Brief: Pull every line containing the word "round" from the records.

(Collected data entries)

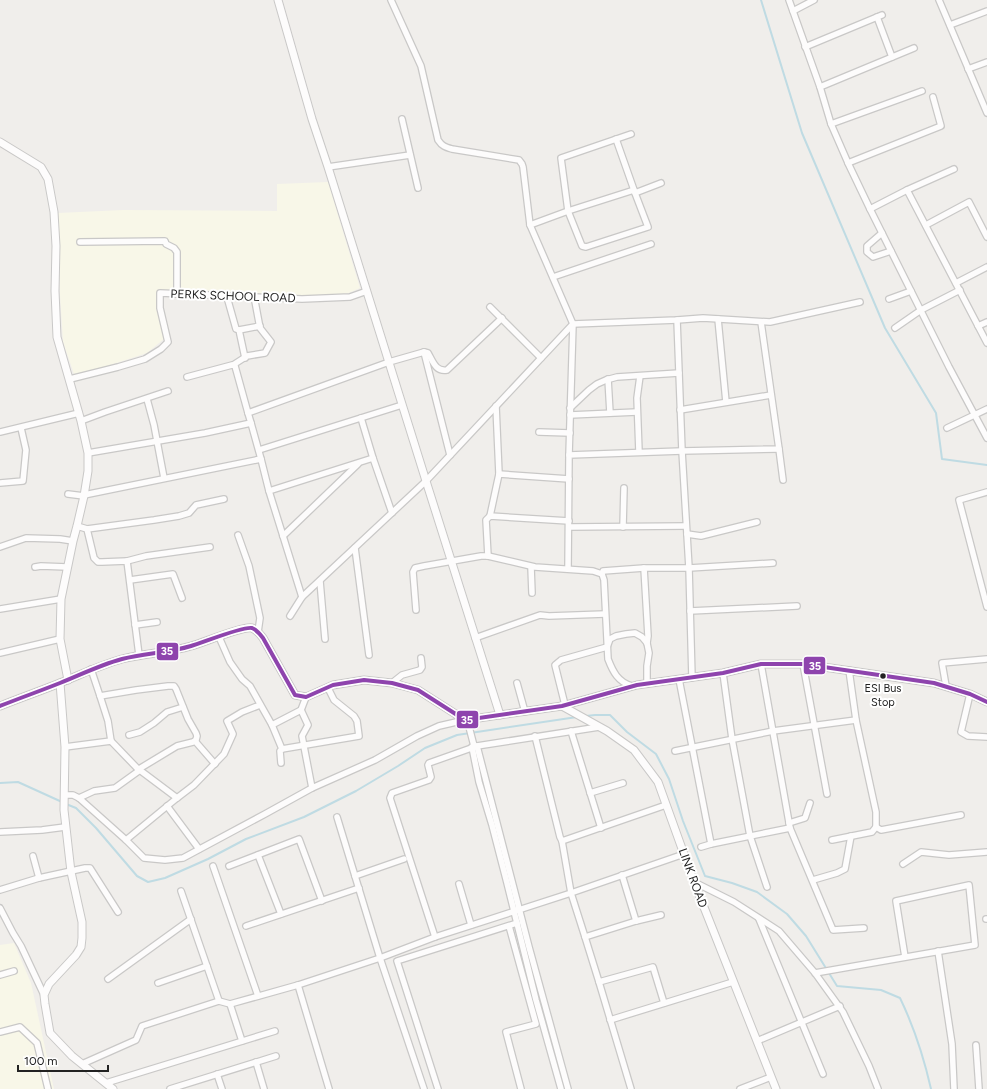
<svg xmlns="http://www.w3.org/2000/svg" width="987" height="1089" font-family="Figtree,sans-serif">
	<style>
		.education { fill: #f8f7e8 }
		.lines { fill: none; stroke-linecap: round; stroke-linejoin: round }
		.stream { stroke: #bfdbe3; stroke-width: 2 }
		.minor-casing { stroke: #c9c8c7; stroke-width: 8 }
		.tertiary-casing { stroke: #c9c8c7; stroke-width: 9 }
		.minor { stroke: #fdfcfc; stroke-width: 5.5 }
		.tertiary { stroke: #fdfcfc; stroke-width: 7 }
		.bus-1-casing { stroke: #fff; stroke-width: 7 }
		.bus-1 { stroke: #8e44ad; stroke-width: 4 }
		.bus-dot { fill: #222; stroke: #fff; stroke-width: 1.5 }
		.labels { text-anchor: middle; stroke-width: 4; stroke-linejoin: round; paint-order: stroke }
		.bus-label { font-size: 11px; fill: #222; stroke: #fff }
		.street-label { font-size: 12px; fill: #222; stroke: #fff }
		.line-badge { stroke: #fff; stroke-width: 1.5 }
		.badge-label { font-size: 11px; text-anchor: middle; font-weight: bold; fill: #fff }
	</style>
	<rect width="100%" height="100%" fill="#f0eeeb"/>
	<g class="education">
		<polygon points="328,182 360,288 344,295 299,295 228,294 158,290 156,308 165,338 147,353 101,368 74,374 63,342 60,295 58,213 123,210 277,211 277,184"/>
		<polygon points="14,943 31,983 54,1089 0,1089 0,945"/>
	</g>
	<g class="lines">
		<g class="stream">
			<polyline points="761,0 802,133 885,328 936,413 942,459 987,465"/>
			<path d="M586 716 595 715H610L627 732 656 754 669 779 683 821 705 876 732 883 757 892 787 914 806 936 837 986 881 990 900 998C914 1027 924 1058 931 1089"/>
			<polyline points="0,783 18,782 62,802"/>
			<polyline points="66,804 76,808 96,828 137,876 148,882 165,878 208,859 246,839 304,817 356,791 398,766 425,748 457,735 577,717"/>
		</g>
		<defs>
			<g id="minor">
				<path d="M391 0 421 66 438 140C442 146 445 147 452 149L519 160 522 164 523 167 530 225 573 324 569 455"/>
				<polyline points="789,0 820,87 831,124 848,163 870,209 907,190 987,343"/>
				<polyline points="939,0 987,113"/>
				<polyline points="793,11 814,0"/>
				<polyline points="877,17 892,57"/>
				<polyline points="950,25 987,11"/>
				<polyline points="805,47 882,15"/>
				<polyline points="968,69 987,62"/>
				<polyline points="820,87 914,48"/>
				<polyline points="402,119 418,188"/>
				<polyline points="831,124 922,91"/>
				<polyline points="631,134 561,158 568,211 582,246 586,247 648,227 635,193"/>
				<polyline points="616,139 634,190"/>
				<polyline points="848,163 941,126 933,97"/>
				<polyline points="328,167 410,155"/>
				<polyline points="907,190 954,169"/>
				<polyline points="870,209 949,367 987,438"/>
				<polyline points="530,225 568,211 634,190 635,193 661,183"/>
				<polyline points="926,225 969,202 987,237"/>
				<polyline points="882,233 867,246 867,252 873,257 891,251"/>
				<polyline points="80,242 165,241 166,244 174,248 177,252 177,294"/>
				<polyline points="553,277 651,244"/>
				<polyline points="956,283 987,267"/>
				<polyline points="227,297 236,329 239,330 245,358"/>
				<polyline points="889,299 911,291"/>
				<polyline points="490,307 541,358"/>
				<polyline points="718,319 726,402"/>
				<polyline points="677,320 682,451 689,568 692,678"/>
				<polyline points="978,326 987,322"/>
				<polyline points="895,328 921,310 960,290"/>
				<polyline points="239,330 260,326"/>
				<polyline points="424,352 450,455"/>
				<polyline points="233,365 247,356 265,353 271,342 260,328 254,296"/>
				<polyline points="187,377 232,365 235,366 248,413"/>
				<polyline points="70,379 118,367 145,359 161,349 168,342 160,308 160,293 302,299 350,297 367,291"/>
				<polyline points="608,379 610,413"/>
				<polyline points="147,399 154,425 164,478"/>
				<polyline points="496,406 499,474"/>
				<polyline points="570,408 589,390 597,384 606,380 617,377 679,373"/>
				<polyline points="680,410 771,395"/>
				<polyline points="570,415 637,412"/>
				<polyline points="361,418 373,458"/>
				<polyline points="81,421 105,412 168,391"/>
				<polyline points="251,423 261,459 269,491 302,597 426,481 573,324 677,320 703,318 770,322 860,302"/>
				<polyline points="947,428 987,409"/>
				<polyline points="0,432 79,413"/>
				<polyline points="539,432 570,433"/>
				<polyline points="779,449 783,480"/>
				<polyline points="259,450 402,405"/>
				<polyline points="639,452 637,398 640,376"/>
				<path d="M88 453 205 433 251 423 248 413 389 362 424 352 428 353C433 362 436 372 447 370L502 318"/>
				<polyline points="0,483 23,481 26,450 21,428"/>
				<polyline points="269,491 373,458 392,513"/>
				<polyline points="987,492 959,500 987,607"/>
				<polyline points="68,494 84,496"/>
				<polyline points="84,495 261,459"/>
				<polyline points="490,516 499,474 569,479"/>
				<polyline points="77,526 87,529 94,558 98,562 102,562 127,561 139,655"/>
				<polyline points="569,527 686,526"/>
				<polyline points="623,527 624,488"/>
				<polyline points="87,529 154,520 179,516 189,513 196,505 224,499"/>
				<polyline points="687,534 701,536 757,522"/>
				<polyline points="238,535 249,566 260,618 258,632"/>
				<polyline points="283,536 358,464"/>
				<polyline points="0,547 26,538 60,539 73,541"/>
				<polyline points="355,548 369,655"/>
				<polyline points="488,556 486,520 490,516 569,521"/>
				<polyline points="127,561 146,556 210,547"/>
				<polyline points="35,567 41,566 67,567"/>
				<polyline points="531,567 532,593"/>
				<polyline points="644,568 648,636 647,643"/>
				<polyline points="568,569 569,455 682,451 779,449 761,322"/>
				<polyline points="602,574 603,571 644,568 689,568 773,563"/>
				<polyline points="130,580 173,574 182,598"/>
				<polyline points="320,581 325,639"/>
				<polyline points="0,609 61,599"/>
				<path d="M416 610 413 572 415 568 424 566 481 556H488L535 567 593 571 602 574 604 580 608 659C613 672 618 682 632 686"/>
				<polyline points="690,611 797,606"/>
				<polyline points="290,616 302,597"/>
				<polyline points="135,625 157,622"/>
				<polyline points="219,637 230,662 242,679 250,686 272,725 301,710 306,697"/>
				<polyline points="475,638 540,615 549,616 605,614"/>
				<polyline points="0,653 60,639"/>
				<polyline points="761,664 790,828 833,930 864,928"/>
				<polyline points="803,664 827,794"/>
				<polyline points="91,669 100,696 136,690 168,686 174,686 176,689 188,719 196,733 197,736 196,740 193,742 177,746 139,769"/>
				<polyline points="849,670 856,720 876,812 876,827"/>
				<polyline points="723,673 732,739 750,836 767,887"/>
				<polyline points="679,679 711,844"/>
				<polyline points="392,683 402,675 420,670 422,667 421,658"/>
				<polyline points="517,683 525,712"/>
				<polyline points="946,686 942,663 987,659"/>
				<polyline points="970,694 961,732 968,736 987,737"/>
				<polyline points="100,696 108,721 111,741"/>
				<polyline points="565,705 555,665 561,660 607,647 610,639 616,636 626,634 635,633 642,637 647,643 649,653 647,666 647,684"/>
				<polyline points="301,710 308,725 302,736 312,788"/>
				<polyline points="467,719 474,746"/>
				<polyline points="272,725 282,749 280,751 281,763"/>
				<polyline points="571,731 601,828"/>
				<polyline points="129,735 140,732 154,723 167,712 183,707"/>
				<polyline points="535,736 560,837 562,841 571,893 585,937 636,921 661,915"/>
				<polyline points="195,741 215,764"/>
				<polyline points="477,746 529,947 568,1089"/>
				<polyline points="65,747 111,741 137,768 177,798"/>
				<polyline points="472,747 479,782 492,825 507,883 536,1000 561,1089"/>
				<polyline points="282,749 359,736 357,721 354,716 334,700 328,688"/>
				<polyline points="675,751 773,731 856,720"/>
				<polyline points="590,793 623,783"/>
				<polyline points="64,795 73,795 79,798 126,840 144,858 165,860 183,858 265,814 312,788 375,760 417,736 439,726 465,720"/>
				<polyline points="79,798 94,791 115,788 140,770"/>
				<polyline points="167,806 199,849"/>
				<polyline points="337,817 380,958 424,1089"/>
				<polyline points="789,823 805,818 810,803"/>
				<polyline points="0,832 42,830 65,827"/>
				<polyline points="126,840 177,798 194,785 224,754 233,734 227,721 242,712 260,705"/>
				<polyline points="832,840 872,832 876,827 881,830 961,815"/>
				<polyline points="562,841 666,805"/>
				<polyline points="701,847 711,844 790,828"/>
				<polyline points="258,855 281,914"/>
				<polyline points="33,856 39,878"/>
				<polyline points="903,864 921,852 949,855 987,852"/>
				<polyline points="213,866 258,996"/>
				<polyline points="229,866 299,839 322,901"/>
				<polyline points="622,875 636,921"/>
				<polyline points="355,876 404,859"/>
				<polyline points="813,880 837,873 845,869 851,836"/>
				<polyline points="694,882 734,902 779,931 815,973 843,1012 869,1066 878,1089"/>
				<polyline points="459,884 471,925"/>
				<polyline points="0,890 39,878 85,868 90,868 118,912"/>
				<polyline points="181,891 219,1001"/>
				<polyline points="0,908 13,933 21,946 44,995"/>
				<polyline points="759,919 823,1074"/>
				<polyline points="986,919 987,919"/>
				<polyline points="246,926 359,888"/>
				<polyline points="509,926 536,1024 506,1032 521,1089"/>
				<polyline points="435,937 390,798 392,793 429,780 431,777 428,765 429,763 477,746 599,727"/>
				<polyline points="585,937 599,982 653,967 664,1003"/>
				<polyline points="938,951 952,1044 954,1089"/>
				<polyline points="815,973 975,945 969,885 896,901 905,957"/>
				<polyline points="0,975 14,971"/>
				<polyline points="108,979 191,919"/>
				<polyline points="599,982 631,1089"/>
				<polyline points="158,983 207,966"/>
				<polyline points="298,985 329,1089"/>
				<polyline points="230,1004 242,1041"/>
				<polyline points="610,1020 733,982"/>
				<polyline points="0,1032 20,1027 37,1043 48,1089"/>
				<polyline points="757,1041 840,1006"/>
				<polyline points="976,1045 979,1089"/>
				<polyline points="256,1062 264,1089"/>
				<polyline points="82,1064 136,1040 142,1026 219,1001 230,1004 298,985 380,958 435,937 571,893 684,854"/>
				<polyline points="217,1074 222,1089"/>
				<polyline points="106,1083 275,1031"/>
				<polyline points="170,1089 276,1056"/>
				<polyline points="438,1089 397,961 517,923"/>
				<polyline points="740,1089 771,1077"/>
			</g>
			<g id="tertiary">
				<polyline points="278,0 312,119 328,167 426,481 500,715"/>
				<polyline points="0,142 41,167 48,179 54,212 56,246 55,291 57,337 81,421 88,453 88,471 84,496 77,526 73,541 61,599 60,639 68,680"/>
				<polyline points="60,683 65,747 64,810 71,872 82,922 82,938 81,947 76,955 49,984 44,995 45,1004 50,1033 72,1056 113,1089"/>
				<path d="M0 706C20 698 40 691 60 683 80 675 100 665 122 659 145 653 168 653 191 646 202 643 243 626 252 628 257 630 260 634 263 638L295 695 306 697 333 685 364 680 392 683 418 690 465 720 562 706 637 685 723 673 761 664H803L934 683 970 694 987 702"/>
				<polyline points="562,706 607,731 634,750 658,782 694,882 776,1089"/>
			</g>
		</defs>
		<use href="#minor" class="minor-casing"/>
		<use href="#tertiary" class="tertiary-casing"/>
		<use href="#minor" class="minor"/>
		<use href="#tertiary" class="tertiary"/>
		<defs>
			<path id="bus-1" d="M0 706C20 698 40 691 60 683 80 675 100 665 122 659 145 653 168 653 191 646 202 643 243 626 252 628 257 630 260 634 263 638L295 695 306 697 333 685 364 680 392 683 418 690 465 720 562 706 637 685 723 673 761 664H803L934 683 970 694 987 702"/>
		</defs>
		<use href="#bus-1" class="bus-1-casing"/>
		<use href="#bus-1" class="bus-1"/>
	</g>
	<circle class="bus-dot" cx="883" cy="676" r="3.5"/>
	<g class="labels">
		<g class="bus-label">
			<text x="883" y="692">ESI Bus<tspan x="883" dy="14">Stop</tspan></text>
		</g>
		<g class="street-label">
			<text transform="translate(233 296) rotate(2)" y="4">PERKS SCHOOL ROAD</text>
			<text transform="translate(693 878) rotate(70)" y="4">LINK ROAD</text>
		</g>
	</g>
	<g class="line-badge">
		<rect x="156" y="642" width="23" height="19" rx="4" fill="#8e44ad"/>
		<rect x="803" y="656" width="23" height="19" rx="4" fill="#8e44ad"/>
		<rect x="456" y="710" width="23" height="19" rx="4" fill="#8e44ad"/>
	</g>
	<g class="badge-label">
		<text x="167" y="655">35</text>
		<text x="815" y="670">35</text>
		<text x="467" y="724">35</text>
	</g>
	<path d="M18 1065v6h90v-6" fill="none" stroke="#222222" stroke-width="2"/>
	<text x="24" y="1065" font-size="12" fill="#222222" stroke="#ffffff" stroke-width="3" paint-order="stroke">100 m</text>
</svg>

Output of the task:
		.lines { fill: none; stroke-linecap: round; stroke-linejoin: round }
		.labels { text-anchor: middle; stroke-width: 4; stroke-linejoin: round; paint-order: stroke }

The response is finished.